▸ **WORK INSTRUCTIONS**
From the very first line down to the line containing "pencil case [462,454,562,500]", write out the material exactly as it appears, and no more.

▸ **MATERIAL FOR THIS EXERCISE**

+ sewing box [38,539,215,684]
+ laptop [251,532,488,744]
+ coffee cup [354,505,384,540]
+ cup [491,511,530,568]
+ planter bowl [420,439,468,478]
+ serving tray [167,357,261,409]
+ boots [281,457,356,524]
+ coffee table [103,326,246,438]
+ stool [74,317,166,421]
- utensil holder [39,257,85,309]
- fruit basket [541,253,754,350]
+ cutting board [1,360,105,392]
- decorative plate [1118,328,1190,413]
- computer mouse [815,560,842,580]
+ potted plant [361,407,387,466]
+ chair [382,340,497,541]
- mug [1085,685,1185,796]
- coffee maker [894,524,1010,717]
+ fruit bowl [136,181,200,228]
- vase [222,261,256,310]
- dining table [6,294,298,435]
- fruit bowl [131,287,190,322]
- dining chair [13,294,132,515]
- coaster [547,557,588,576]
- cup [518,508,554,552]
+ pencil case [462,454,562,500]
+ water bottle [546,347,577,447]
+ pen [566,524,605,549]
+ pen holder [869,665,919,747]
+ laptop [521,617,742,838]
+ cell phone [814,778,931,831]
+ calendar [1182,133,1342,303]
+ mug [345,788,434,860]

▸ **EXERCISE ANSWER**
+ sewing box [38,539,215,684]
+ laptop [251,532,488,744]
+ coffee cup [354,505,384,540]
+ cup [491,511,530,568]
+ planter bowl [420,439,468,478]
+ serving tray [167,357,261,409]
+ boots [281,457,356,524]
+ coffee table [103,326,246,438]
+ stool [74,317,166,421]
- utensil holder [39,257,85,309]
- fruit basket [541,253,754,350]
+ cutting board [1,360,105,392]
- decorative plate [1118,328,1190,413]
- computer mouse [815,560,842,580]
+ potted plant [361,407,387,466]
+ chair [382,340,497,541]
- mug [1085,685,1185,796]
- coffee maker [894,524,1010,717]
+ fruit bowl [136,181,200,228]
- vase [222,261,256,310]
- dining table [6,294,298,435]
- fruit bowl [131,287,190,322]
- dining chair [13,294,132,515]
- coaster [547,557,588,576]
- cup [518,508,554,552]
+ pencil case [462,454,562,500]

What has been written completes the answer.